"Your son has a massive liver tumor"
On Thursday, August 25, our older boys were hitting golf balls in the field and our youngest son, Jairden, was shagging balls for them. J was accidentally hit in the stomach with a club. He seemed fine at first but with in a matter of minutes he was throwing up, the color was gone from his face, his lips were white, and his eyes were starting to flutter.
We rushed him to the local ER where they did a CT scan and saw bleeding in his abdomen. We were brought by life flight to Children's Hospital in Minneapolis and had two more CTs early Friday morning. The results: there was a bleed but the bleeding was from the softball size tumor hanging off of his liver. His kidneys had been pushed so that they were smashed up against his spine, his bladder and spleen were smashed together on one side and his liver was pushed to the other side and twisted at a funny angle. The rest of his abdominal cavity was filled with this tumor.
We had to wait until Tuesday to do surgery to remove the tumor. It was a long wait for a little boy that was used to being outside and playing all of the time. In order to keep tabs on the bleeding he had to have his hematocit levels checked every twelve hours and his potassium/chloride checked every six. As any two year old, he didn't like being poked but sat perfectly still when they were doing it. When they checked his vitals he would lift his arm for the thermometer and hold out his leg for the blood pressure cuff. He wasn't sedated for any of his CT scans either. He had an IV the whole time but still gave us plenty of time to make it to the bathroom. The nurses were all very impressed at his helpfulness and the fact that he was potty trained.
The surgery on Tuesday couldn't have gone any smoother, they were able to get all of the tumor and clean out all the bad blood. Now we had to wait for pathology to come back. We knew before surgery that his tumor was most likely a hepatoblastoma, but need the tests to affirm it.
Wednesday was a very rough day. After surgery they left him of a respirator and sedated so that he could have some time to heal. He did great with waking up and getting the tube out but was very anxious the rest of the day. He had a feeding tube in his nose which was driving him absolutely bonkers. (Your stomach doesn't stop producing acid but the narcotics stop you bowels from working so the acid pools in your stomach.

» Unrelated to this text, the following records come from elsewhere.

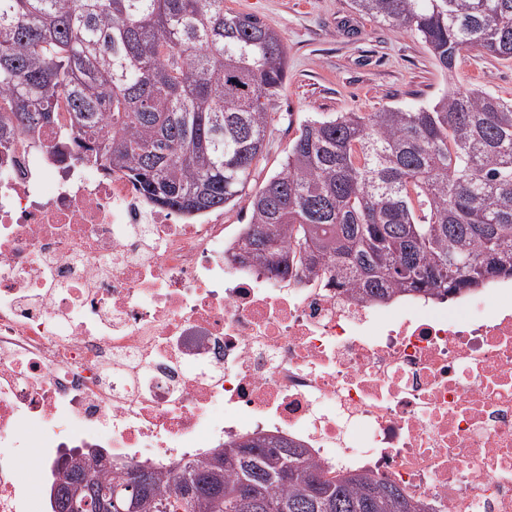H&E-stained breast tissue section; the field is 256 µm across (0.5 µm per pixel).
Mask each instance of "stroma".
I'll return each mask as SVG.
<instances>
[{
	"mask_svg": "<svg viewBox=\"0 0 512 512\" xmlns=\"http://www.w3.org/2000/svg\"><path fill=\"white\" fill-rule=\"evenodd\" d=\"M225 5L259 17L287 47L288 80L269 105L266 158L251 177L250 193L279 171L308 118L426 106L452 82L512 99V62L471 51L454 75H447L414 33L358 14L350 0H226Z\"/></svg>",
	"mask_w": 512,
	"mask_h": 512,
	"instance_id": "35a3bbf8",
	"label": "stroma"
}]
</instances>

They had wanted to give him zantac but I wasn't okay with changing the pH and function of his stomach acid in any way. The only other option, a medication to simply coated his stomach, had to be delivered via feeding tube.)
We had a hard time getting on top of his pain. They finally increased his baseline levels and that helped a ton. They had talked about giving him an anti anxiety med but I wasn't for that either. He tried drinking some water and threw all of that back up along with all the crap that he was trying to cough up from his lungs. Getting him to cough was very hard too! Try talking a toddler with a four inch incision across his belly into coughing to bring up the mucus in his lungs.
He didn't sleep for about 36 hours after surgery even after we calmed his down. That night I slept with him and had pretty much pasted out from exhaustion. While I was sleeping the night nurse gave him he anti anxiety meds without my permission, I was NOT happy and it didn't help at all.
He has the most amazing massage therapists, Candace and Karen. One of them came everyday we stayed in the PICU and did cranial work, healing touch, and some massage. Late Thursday afternoon, Karen came down and told him a story and did healing touch, smoothing out the magnetic field around him. His dad read him a story and he fell asleep for the first time since his respirator tube was taking out on Wednesday morning. When he woke up, I smiled at him and said "Hey baby" and he smiled back at me with the most beautiful smile ever. It took everything I had not to cry, I didn't want him to think I was upset. He hadn't really smiled since the accident, he was just to confused and perplexed at what was going on.
He continued to improve and late Friday afternoon we were moved out of the PICU up to 7th floor. Sunday night we were able to come home. Our trip home is going to be rather short lived. We have to go back on Thursday to figure out what our exact chemo plan is and to start chemo. We will be there at least two day and then if we are okay we can go home.